Byrne Scholars Program
Math Organizations on Campus
Research Opportunities for Undergraduates (Past Projects)
Numbers of nodal domains in quantum chaotic billiards
Undergrad research project with Prof Alex Barnett. October 2010.
I am looking for someone to work with me on a numerical research project in quantum chaos, probably starting in the new year, or next summer, described below. It's a question that some well-known people in the field of quantum chaos and number theory consider important, but that will require some dexterity in figuring out how to make use of some codes I have written, and gather the data (ie, experience with C or Matlab, etc). Anyway, it could make a nice senior thesis, or a shorter project, that has some good `bang for the buck'. Get in touch with me if interested.
The highly-excited vibrational modes of a drum (or quantum billiard) have regions of positive and negative motion that divide the surface into so-called nodal domains. In the last few years Bogomolny-Schmit proposed a percolation model which predicts the number and variance of these domains, but very few tests of this have been done using actual systems. The project would be to do a large-scale, and possibly publishable, numerical study of the numbers of nodal domains in chaotic billiards, and Maass forms. Both are of current interest to mathematicians---in particular number theorists such as Peter Sarnak. Codes exist for the modes; you will need to interface to them for the data collection, so programming experience (eg, C or Matlab) is essential.
Analysis of Protein Structure
Presidential Scholar Rob Taintor '08 worked with professors Rockmore and Leibon, implementing a fast Hermite Transform algorithm that will be used in analyzing data to help determine protein structure.
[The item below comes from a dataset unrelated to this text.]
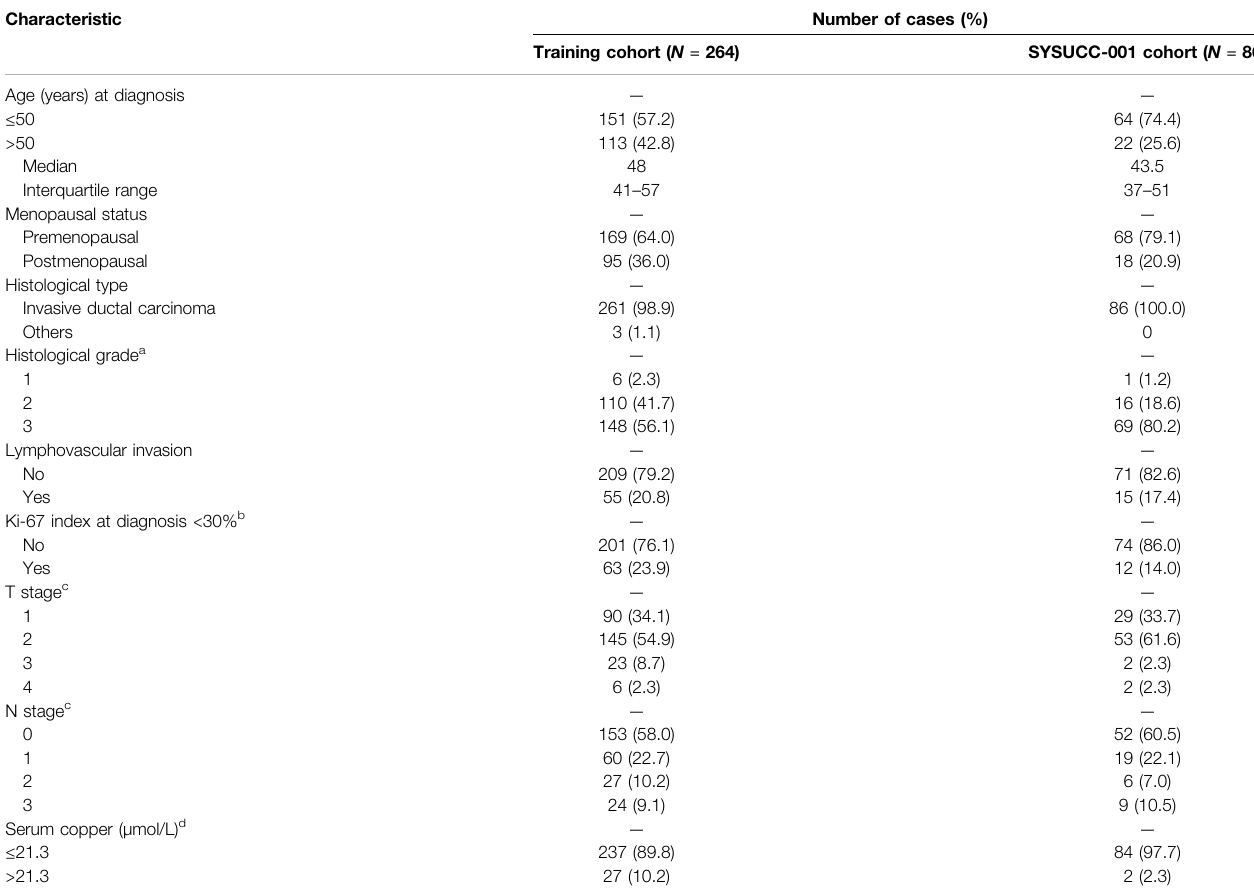
TABLE 1 | Characteristics of patients eligible in this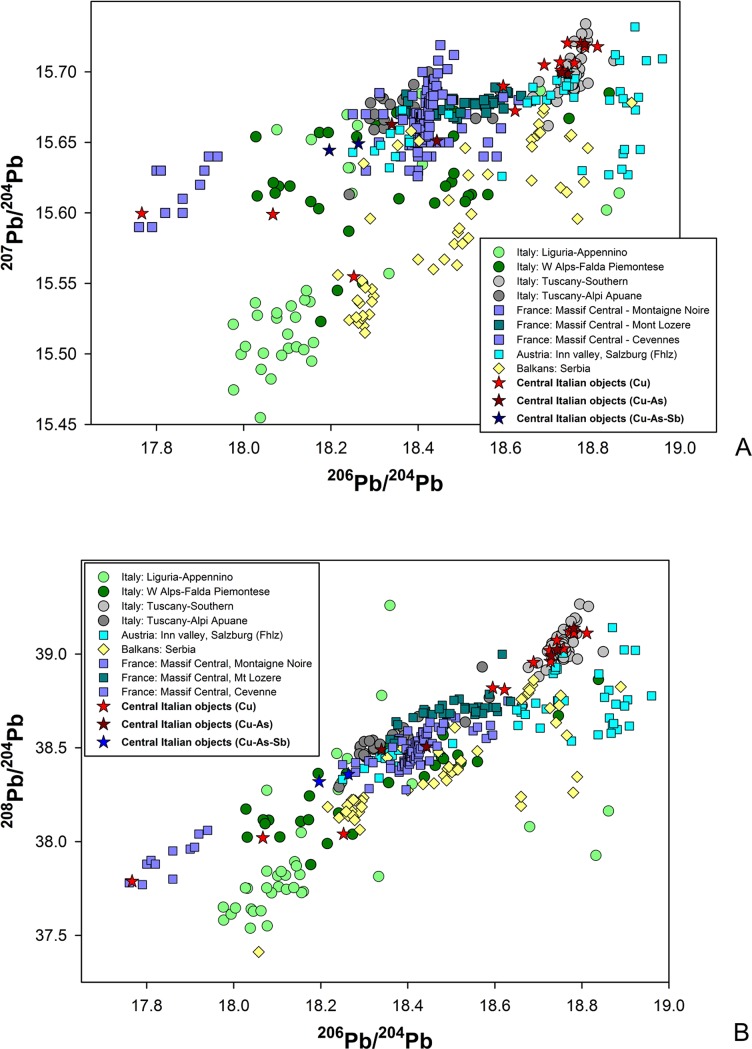
LI signatures of central Italian metal objects; (a): 2D plot of 206Pb/204Pb vs 207Pb/204Pb LI data; (b) 2D plot of 206Pb/204Pb vs 208Pb/204Pb LI data.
This work is currently being written up for journal publication.
Topological invariants of wave fronts and virtual knots
Presidential Scholar Evarist Byberi '08 worked with professor Chernov on the project titled "Topological invariants of wave fronts and virtual knots." The result of this project were new interesting results about bridge and unknotting numbers of virtual knots.
Chetan Mehta '08 worked on optimal measurements for Diffuse Optical Tomography, a medical imaging inverse problem. Senior Thesis, advisor --- prof. Alexander Barnett.
Presidential Scholar Chor Lam '09 worked with professor Barnett on chaotic dynamics in the mushroom billiard (Fall-Winter 2007-2008).
WISP student Vissuta Jiwariyavej '09 analysed the acoustic impulse-response of the racquetball court using method of images and techniques from number theory (prof. Alexander Barnett).
A Mathematical Analysis of Concussive Injuries and their Diagnostic Tools
Michael P. McClincy '06 studied head injuries in sports and the tests used to assess their mental effects, and even devised a combined score which was a better predictor than the individual scores. Senior Thesis, advisor --- prof. Peter Winkler.